- [Exercise objective] Please turn every line of the entries below into a Markdown table with the columns "Row" and "Line", numbering the rows in order and leaving out blank lines.
START Items
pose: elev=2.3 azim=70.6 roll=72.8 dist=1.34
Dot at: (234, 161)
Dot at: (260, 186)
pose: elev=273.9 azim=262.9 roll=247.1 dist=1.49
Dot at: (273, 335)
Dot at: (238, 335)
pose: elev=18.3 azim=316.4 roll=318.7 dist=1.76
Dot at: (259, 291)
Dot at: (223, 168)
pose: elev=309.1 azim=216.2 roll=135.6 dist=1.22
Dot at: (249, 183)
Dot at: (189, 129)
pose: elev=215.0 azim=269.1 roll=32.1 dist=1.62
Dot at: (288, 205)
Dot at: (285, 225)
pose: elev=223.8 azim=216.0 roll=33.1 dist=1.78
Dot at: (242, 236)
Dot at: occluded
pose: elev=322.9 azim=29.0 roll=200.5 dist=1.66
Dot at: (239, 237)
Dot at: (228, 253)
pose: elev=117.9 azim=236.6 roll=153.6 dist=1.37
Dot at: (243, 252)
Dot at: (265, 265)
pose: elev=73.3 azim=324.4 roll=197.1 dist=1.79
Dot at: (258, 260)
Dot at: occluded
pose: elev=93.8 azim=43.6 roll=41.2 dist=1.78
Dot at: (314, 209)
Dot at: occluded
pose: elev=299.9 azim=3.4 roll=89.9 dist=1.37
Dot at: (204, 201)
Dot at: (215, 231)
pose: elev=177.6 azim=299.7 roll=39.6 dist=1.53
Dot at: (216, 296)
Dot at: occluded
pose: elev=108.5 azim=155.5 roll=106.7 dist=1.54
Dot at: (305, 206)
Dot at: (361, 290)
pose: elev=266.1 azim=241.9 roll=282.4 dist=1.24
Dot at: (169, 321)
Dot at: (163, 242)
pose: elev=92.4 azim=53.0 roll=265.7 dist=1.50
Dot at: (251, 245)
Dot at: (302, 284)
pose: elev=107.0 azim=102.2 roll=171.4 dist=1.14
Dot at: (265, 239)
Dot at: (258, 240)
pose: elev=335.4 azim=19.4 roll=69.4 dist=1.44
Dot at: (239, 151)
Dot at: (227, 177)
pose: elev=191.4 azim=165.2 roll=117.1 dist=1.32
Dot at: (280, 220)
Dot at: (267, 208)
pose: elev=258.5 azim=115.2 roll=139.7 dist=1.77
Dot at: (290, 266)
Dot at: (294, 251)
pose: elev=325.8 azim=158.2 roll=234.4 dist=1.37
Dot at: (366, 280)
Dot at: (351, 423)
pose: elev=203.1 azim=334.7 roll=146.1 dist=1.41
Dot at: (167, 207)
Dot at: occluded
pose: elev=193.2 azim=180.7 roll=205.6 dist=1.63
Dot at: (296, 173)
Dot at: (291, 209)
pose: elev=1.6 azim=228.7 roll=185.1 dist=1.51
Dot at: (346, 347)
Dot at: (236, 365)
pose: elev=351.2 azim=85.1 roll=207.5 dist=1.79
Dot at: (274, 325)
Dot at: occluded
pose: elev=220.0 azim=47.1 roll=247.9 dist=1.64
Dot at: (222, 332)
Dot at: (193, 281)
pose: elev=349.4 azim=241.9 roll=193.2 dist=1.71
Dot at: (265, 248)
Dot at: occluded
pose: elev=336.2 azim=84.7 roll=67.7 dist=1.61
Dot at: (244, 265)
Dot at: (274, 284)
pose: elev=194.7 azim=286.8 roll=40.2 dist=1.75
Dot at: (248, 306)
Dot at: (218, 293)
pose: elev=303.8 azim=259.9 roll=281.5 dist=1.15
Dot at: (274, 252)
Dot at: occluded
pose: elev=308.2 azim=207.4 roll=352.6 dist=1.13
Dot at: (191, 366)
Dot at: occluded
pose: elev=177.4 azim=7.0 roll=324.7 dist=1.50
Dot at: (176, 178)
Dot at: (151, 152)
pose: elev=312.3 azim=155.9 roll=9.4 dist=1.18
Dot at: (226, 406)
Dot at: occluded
END Items
- [Written response]
| Row | Line |
|---|---|
| 1 | pose: elev=2.3 azim=70.6 roll=72.8 dist=1.34 |
| 2 | Dot at: (234, 161) |
| 3 | Dot at: (260, 186) |
| 4 | pose: elev=273.9 azim=262.9 roll=247.1 dist=1.49 |
| 5 | Dot at: (273, 335) |
| 6 | Dot at: (238, 335) |
| 7 | pose: elev=18.3 azim=316.4 roll=318.7 dist=1.76 |
| 8 | Dot at: (259, 291) |
| 9 | Dot at: (223, 168) |
| 10 | pose: elev=309.1 azim=216.2 roll=135.6 dist=1.22 |
| 11 | Dot at: (249, 183) |
| 12 | Dot at: (189, 129) |
| 13 | pose: elev=215.0 azim=269.1 roll=32.1 dist=1.62 |
| 14 | Dot at: (288, 205) |
| 15 | Dot at: (285, 225) |
| 16 | pose: elev=223.8 azim=216.0 roll=33.1 dist=1.78 |
| 17 | Dot at: (242, 236) |
| 18 | Dot at: occluded |
| 19 | pose: elev=322.9 azim=29.0 roll=200.5 dist=1.66 |
| 20 | Dot at: (239, 237) |
| 21 | Dot at: (228, 253) |
| 22 | pose: elev=117.9 azim=236.6 roll=153.6 dist=1.37 |
| 23 | Dot at: (243, 252) |
| 24 | Dot at: (265, 265) |
| 25 | pose: elev=73.3 azim=324.4 roll=197.1 dist=1.79 |
| 26 | Dot at: (258, 260) |
| 27 | Dot at: occluded |
| 28 | pose: elev=93.8 azim=43.6 roll=41.2 dist=1.78 |
| 29 | Dot at: (314, 209) |
| 30 | Dot at: occluded |
| 31 | pose: elev=299.9 azim=3.4 roll=89.9 dist=1.37 |
| 32 | Dot at: (204, 201) |
| 33 | Dot at: (215, 231) |
| 34 | pose: elev=177.6 azim=299.7 roll=39.6 dist=1.53 |
| 35 | Dot at: (216, 296) |
| 36 | Dot at: occluded |
| 37 | pose: elev=108.5 azim=155.5 roll=106.7 dist=1.54 |
| 38 | Dot at: (305, 206) |
| 39 | Dot at: (361, 290) |
| 40 | pose: elev=266.1 azim=241.9 roll=282.4 dist=1.24 |
| 41 | Dot at: (169, 321) |
| 42 | Dot at: (163, 242) |
| 43 | pose: elev=92.4 azim=53.0 roll=265.7 dist=1.50 |
| 44 | Dot at: (251, 245) |
| 45 | Dot at: (302, 284) |
| 46 | pose: elev=107.0 azim=102.2 roll=171.4 dist=1.14 |
| 47 | Dot at: (265, 239) |
| 48 | Dot at: (258, 240) |
| 49 | pose: elev=335.4 azim=19.4 roll=69.4 dist=1.44 |
| 50 | Dot at: (239, 151) |
| 51 | Dot at: (227, 177) |
| 52 | pose: elev=191.4 azim=165.2 roll=117.1 dist=1.32 |
| 53 | Dot at: (280, 220) |
| 54 | Dot at: (267, 208) |
| 55 | pose: elev=258.5 azim=115.2 roll=139.7 dist=1.77 |
| 56 | Dot at: (290, 266) |
| 57 | Dot at: (294, 251) |
| 58 | pose: elev=325.8 azim=158.2 roll=234.4 dist=1.37 |
| 59 | Dot at: (366, 280) |
| 60 | Dot at: (351, 423) |
| 61 | pose: elev=203.1 azim=334.7 roll=146.1 dist=1.41 |
| 62 | Dot at: (167, 207) |
| 63 | Dot at: occluded |
| 64 | pose: elev=193.2 azim=180.7 roll=205.6 dist=1.63 |
| 65 | Dot at: (296, 173) |
| 66 | Dot at: (291, 209) |
| 67 | pose: elev=1.6 azim=228.7 roll=185.1 dist=1.51 |
| 68 | Dot at: (346, 347) |
| 69 | Dot at: (236, 365) |
| 70 | pose: elev=351.2 azim=85.1 roll=207.5 dist=1.79 |
| 71 | Dot at: (274, 325) |
| 72 | Dot at: occluded |
| 73 | pose: elev=220.0 azim=47.1 roll=247.9 dist=1.64 |
| 74 | Dot at: (222, 332) |
| 75 | Dot at: (193, 281) |
| 76 | pose: elev=349.4 azim=241.9 roll=193.2 dist=1.71 |
| 77 | Dot at: (265, 248) |
| 78 | Dot at: occluded |
| 79 | pose: elev=336.2 azim=84.7 roll=67.7 dist=1.61 |
| 80 | Dot at: (244, 265) |
| 81 | Dot at: (274, 284) |
| 82 | pose: elev=194.7 azim=286.8 roll=40.2 dist=1.75 |
| 83 | Dot at: (248, 306) |
| 84 | Dot at: (218, 293) |
| 85 | pose: elev=303.8 azim=259.9 roll=281.5 dist=1.15 |
| 86 | Dot at: (274, 252) |
| 87 | Dot at: occluded |
| 88 | pose: elev=308.2 azim=207.4 roll=352.6 dist=1.13 |
| 89 | Dot at: (191, 366) |
| 90 | Dot at: occluded |
| 91 | pose: elev=177.4 azim=7.0 roll=324.7 dist=1.50 |
| 92 | Dot at: (176, 178) |
| 93 | Dot at: (151, 152) |
| 94 | pose: elev=312.3 azim=155.9 roll=9.4 dist=1.18 |
| 95 | Dot at: (226, 406) |
| 96 | Dot at: occluded |